Available data →
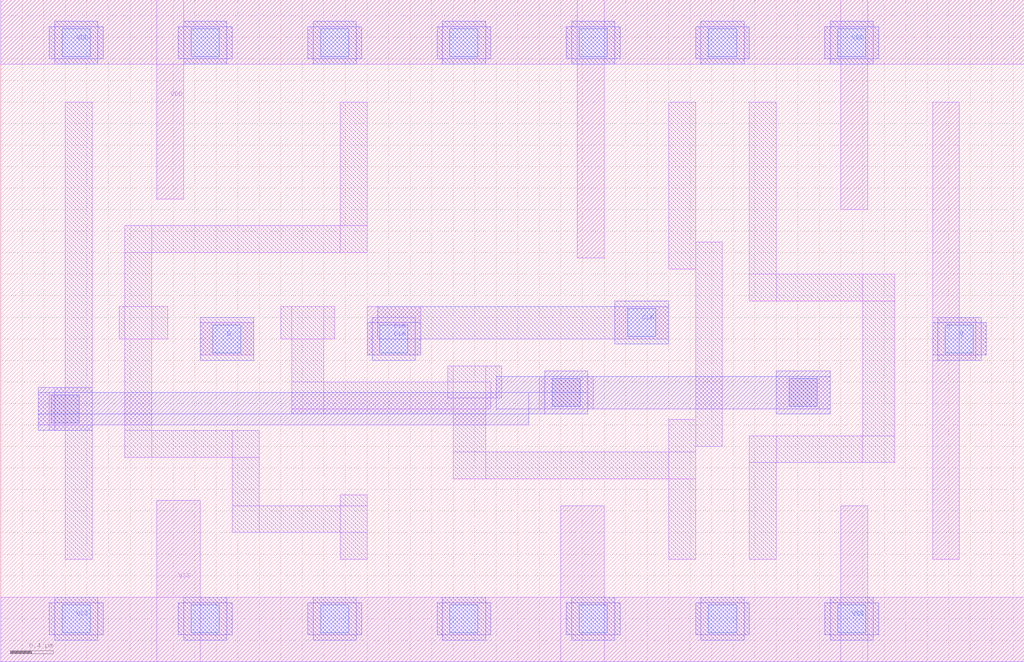
<source format=lef>
# Copyright 2022 Google LLC
# Licensed under the Apache License, Version 2.0 (the "License");
# you may not use this file except in compliance with the License.
# You may obtain a copy of the License at
#
#      http://www.apache.org/licenses/LICENSE-2.0
#
# Unless required by applicable law or agreed to in writing, software
# distributed under the License is distributed on an "AS IS" BASIS,
# WITHOUT WARRANTIES OR CONDITIONS OF ANY KIND, either express or implied.
# See the License for the specific language governing permissions and
# limitations under the License.
VERSION 5.7 ;
BUSBITCHARS "[]" ;
DIVIDERCHAR "/" ;

MACRO gf180mcu_osu_sc_9T_dlat_1
  CLASS CORE ;
  ORIGIN 0 0 ;
  FOREIGN gf180mcu_osu_sc_9T_dlat_1 0 0 ;
  SIZE 9.5 BY 6.15 ;
  SYMMETRY X Y ;
  SITE GF018hv5v_mcu_sc7 ;
  PIN CLK
    DIRECTION INPUT ;
    USE CLOCK ;
    PORT
      LAYER MET1 ;
        RECT 5.7 3 6.2 3.3 ;
        RECT 3.4 2.85 3.9 3.3 ;
      LAYER MET2 ;
        RECT 5.7 2.95 6.2 3.35 ;
        RECT 3.5 3 6.2 3.3 ;
        RECT 3.4 2.85 3.9 3.15 ;
        RECT 3.45 2.8 3.85 3.2 ;
      LAYER VIA12 ;
        RECT 3.52 2.87 3.78 3.13 ;
        RECT 5.82 3.02 6.08 3.28 ;
    END
  END CLK
  PIN D
    DIRECTION INPUT ;
    USE SIGNAL ;
    PORT
      LAYER MET1 ;
        RECT 1.85 2.85 2.35 3.15 ;
      LAYER MET2 ;
        RECT 1.85 2.8 2.35 3.2 ;
      LAYER VIA12 ;
        RECT 1.97 2.87 2.23 3.13 ;
    END
  END D
  PIN Q
    DIRECTION OUTPUT ;
    USE SIGNAL ;
    PORT
      LAYER MET1 ;
        RECT 8.65 2.85 9.15 3.15 ;
        RECT 8.65 2.8 9.05 3.2 ;
        RECT 8.65 0.95 8.9 5.2 ;
      LAYER MET2 ;
        RECT 8.65 2.85 9.15 3.15 ;
        RECT 8.7 2.8 9.1 3.2 ;
      LAYER VIA12 ;
        RECT 8.77 2.87 9.03 3.13 ;
    END
  END Q
  PIN VDD
    DIRECTION INOUT ;
    USE POWER ;
    SHAPE ABUTMENT ;
    PORT
      LAYER MET1 ;
        RECT 0 5.55 9.5 6.15 ;
        RECT 7.8 4.2 8.05 6.15 ;
        RECT 5.35 3.75 5.6 6.15 ;
        RECT 1.45 4.3 1.7 6.15 ;
      LAYER MET2 ;
        RECT 7.65 5.6 8.15 5.9 ;
        RECT 7.7 5.55 8.1 5.95 ;
        RECT 6.45 5.6 6.95 5.9 ;
        RECT 6.5 5.55 6.9 5.95 ;
        RECT 5.25 5.6 5.75 5.9 ;
        RECT 5.3 5.55 5.7 5.95 ;
        RECT 4.05 5.6 4.55 5.9 ;
        RECT 4.1 5.55 4.5 5.95 ;
        RECT 2.85 5.6 3.35 5.9 ;
        RECT 2.9 5.55 3.3 5.95 ;
        RECT 1.65 5.6 2.15 5.9 ;
        RECT 1.7 5.55 2.1 5.95 ;
        RECT 0.45 5.6 0.95 5.9 ;
        RECT 0.5 5.55 0.9 5.95 ;
      LAYER VIA12 ;
        RECT 0.57 5.62 0.83 5.88 ;
        RECT 1.77 5.62 2.03 5.88 ;
        RECT 2.97 5.62 3.23 5.88 ;
        RECT 4.17 5.62 4.43 5.88 ;
        RECT 5.37 5.62 5.63 5.88 ;
        RECT 6.57 5.62 6.83 5.88 ;
        RECT 7.77 5.62 8.03 5.88 ;
    END
  END VDD
  PIN VSS
    DIRECTION INOUT ;
    USE GROUND ;
    PORT
      LAYER MET1 ;
        RECT 0 0 9.5 0.6 ;
        RECT 7.8 0 8.05 1.45 ;
        RECT 5.2 0 5.6 1.45 ;
        RECT 1.45 0 1.85 1.5 ;
      LAYER MET2 ;
        RECT 7.65 0.25 8.15 0.55 ;
        RECT 7.7 0.2 8.1 0.6 ;
        RECT 6.45 0.25 6.95 0.55 ;
        RECT 6.5 0.2 6.9 0.6 ;
        RECT 5.25 0.25 5.75 0.55 ;
        RECT 5.3 0.2 5.7 0.6 ;
        RECT 4.05 0.25 4.55 0.55 ;
        RECT 4.1 0.2 4.5 0.6 ;
        RECT 2.85 0.25 3.35 0.55 ;
        RECT 2.9 0.2 3.3 0.6 ;
        RECT 1.65 0.25 2.15 0.55 ;
        RECT 1.7 0.2 2.1 0.6 ;
        RECT 0.45 0.25 0.95 0.55 ;
        RECT 0.5 0.2 0.9 0.6 ;
      LAYER VIA12 ;
        RECT 0.57 0.27 0.83 0.53 ;
        RECT 1.77 0.27 2.03 0.53 ;
        RECT 2.97 0.27 3.23 0.53 ;
        RECT 4.17 0.27 4.43 0.53 ;
        RECT 5.37 0.27 5.63 0.53 ;
        RECT 6.57 0.27 6.83 0.53 ;
        RECT 7.77 0.27 8.03 0.53 ;
    END
  END VSS
  OBS
    LAYER MET2 ;
      RECT 7.2 2.3 7.7 2.7 ;
      RECT 5.05 2.3 5.45 2.7 ;
      RECT 4.6 2.35 7.7 2.65 ;
      RECT 0.35 2.15 0.85 2.55 ;
      RECT 0.35 2.2 4.9 2.5 ;
      RECT 0.35 2.3 5.45 2.5 ;
    LAYER VIA12 ;
      RECT 7.32 2.37 7.58 2.63 ;
      RECT 5.12 2.37 5.38 2.63 ;
      RECT 0.47 2.22 0.73 2.48 ;
    LAYER MET1 ;
      RECT 6.95 3.35 7.2 5.2 ;
      RECT 6.95 3.35 8.3 3.6 ;
      RECT 8 1.85 8.3 3.6 ;
      RECT 6.95 1.85 8.3 2.1 ;
      RECT 6.95 0.95 7.2 2.1 ;
      RECT 6.2 3.65 6.45 5.2 ;
      RECT 6.45 2 6.7 3.9 ;
      RECT 2.6 3 3.1 3.3 ;
      RECT 2.7 2.3 3 3.3 ;
      RECT 4.15 2.45 4.65 2.75 ;
      RECT 2.7 2.3 4.5 2.6 ;
      RECT 2.7 2.35 4.55 2.6 ;
      RECT 4.2 1.7 4.5 2.75 ;
      RECT 6.2 0.95 6.45 2.25 ;
      RECT 4.2 1.7 6.45 1.95 ;
      RECT 3.15 3.8 3.4 5.2 ;
      RECT 1.15 3.8 3.4 4.05 ;
      RECT 1.15 1.9 1.4 4.05 ;
      RECT 1.1 3 1.55 3.3 ;
      RECT 1.15 1.9 2.4 2.15 ;
      RECT 2.15 1.2 2.4 2.15 ;
      RECT 3.15 0.95 3.4 1.55 ;
      RECT 2.15 1.2 3.4 1.45 ;
      RECT 0.6 0.95 0.85 5.2 ;
      RECT 0.5 2.15 0.85 2.55 ;
      RECT 0.35 2.2 0.85 2.5 ;
      RECT 0.45 2.15 0.85 2.5 ;
      RECT 7.2 2.35 7.7 2.65 ;
      RECT 5 2.35 5.5 2.65 ;
  END
END gf180mcu_osu_sc_9T_dlat_1

</source>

What is required → The required answer is the line with "RECT 4.2 1.7 4.5 2.75 ;" plus every line after it to the end of the entries above, transcribed exactly.

Exercise response →
      RECT 4.2 1.7 4.5 2.75 ;
      RECT 6.2 0.95 6.45 2.25 ;
      RECT 4.2 1.7 6.45 1.95 ;
      RECT 3.15 3.8 3.4 5.2 ;
      RECT 1.15 3.8 3.4 4.05 ;
      RECT 1.15 1.9 1.4 4.05 ;
      RECT 1.1 3 1.55 3.3 ;
      RECT 1.15 1.9 2.4 2.15 ;
      RECT 2.15 1.2 2.4 2.15 ;
      RECT 3.15 0.95 3.4 1.55 ;
      RECT 2.15 1.2 3.4 1.45 ;
      RECT 0.6 0.95 0.85 5.2 ;
      RECT 0.5 2.15 0.85 2.55 ;
      RECT 0.35 2.2 0.85 2.5 ;
      RECT 0.45 2.15 0.85 2.5 ;
      RECT 7.2 2.35 7.7 2.65 ;
      RECT 5 2.35 5.5 2.65 ;
  END
END gf180mcu_osu_sc_9T_dlat_1

</source>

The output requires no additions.